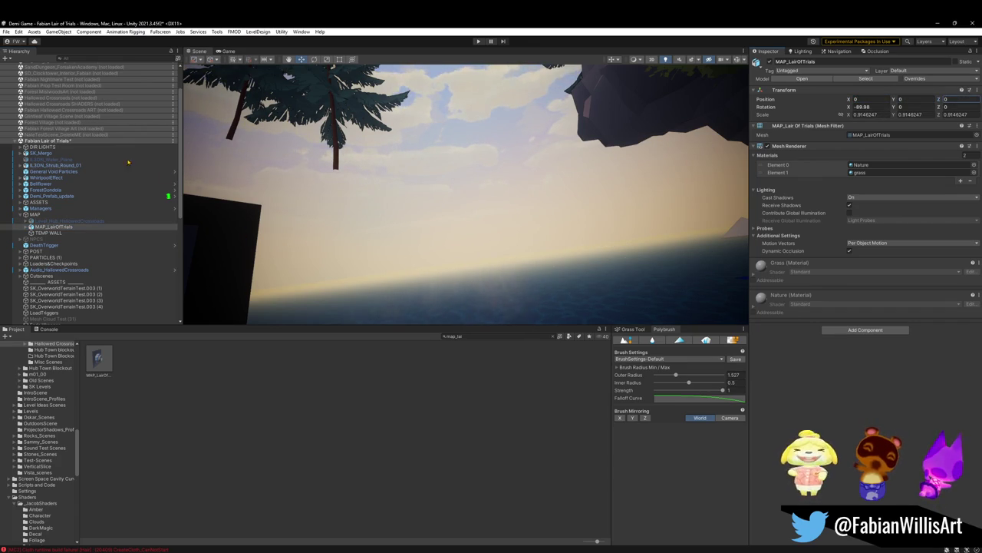
key(ctrl+z)
key(ctrl+z)
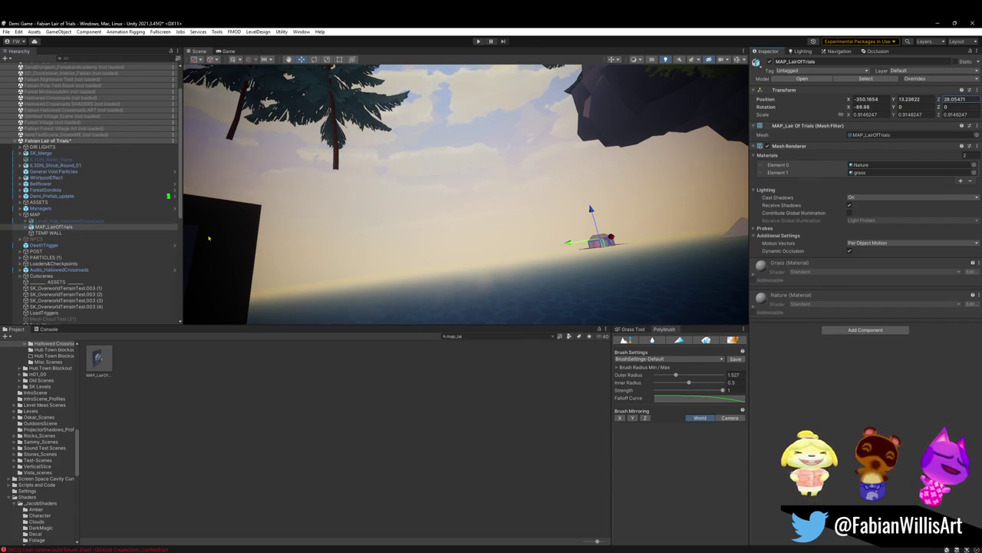
click(66, 221)
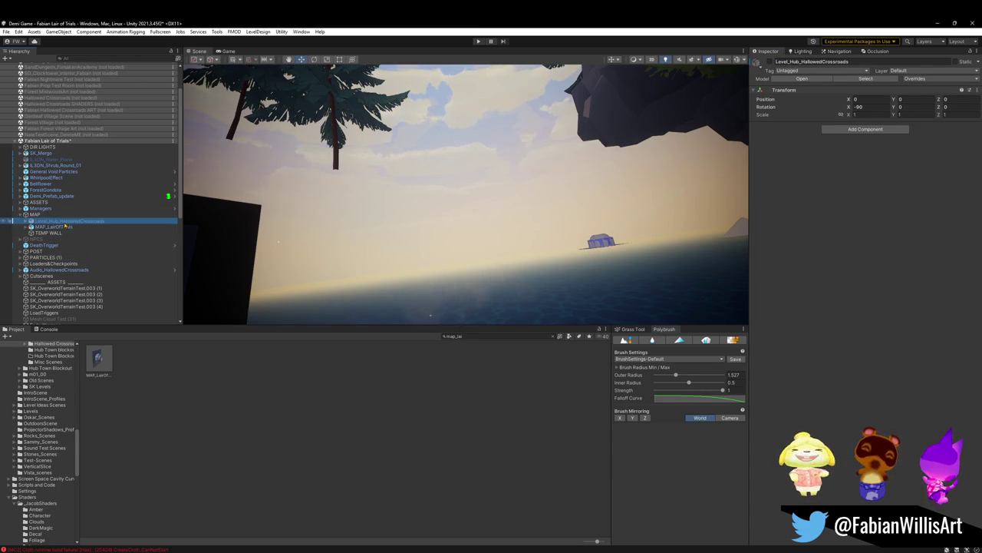
key(Down)
Step: Set MAP_LairOfTrials's position to 0, 0, 0 and frame it in the Scene view
click(864, 99)
text(0)
key(Tab)
text(0)
key(Tab)
text(0)
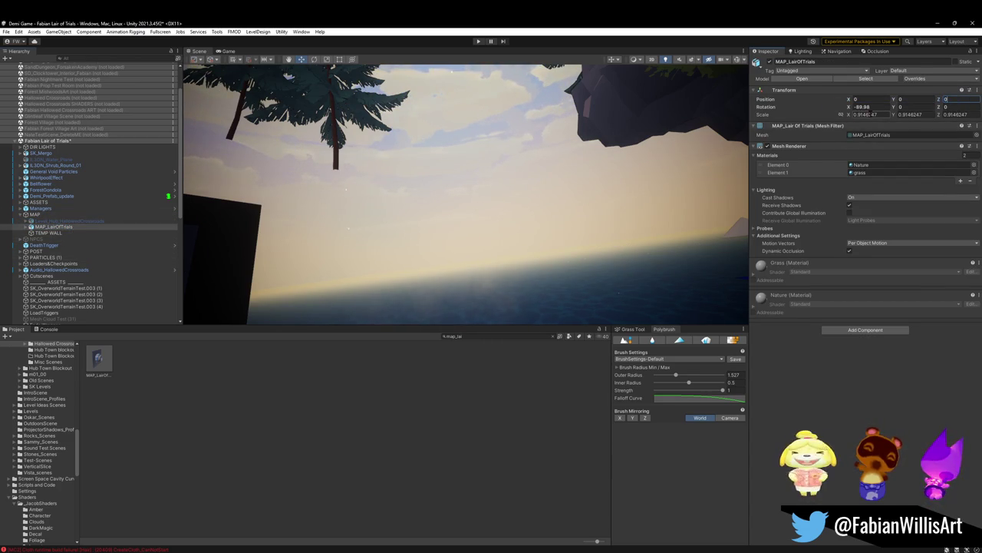
key(Return)
key(f)
mouse_move(610, 188)
right_down()
mouse_move(567, 208)
mouse_move(570, 220)
mouse_move(518, 228)
right_up()
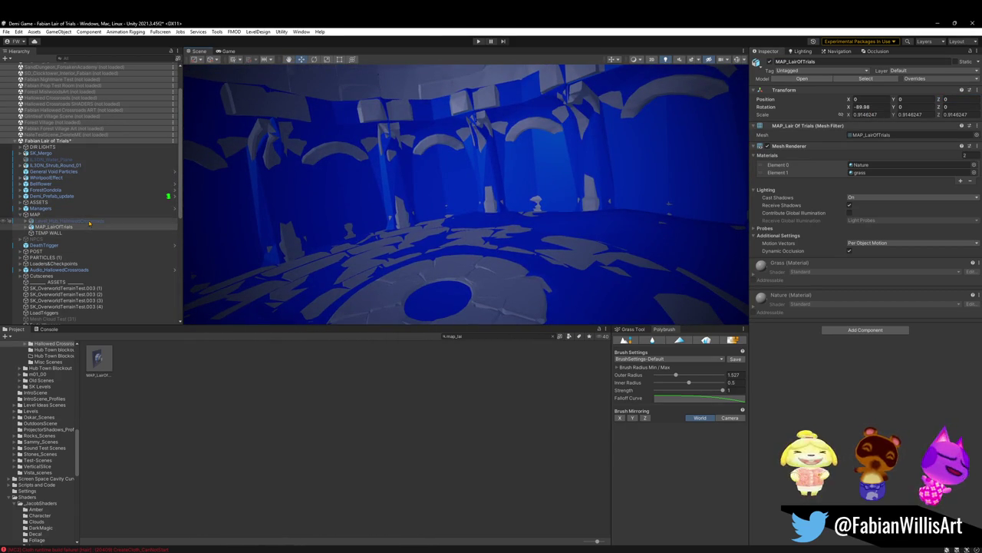
Step: Add a Mesh Collider to Collision.001 under MAP_LairOfTrials and mark it Static
click(704, 208)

* **WHAT THE TASK ASKS**: Restate, word for word, all of the material above, leaving out the images.

* **OUTPUT OF THE EXERCISE**:
key(ctrl+z)
key(ctrl+z)
click(66, 221)
key(Down)
Step: Set MAP_LairOfTrials's position to 0, 0, 0 and frame it in the Scene view
click(864, 99)
text(0)
key(Tab)
text(0)
key(Tab)
text(0)
key(Return)
key(f)
mouse_move(610, 188)
right_down()
mouse_move(567, 208)
mouse_move(570, 220)
mouse_move(518, 228)
right_up()
Step: Add a Mesh Collider to Collision.001 under MAP_LairOfTrials and mark it Static
click(704, 208)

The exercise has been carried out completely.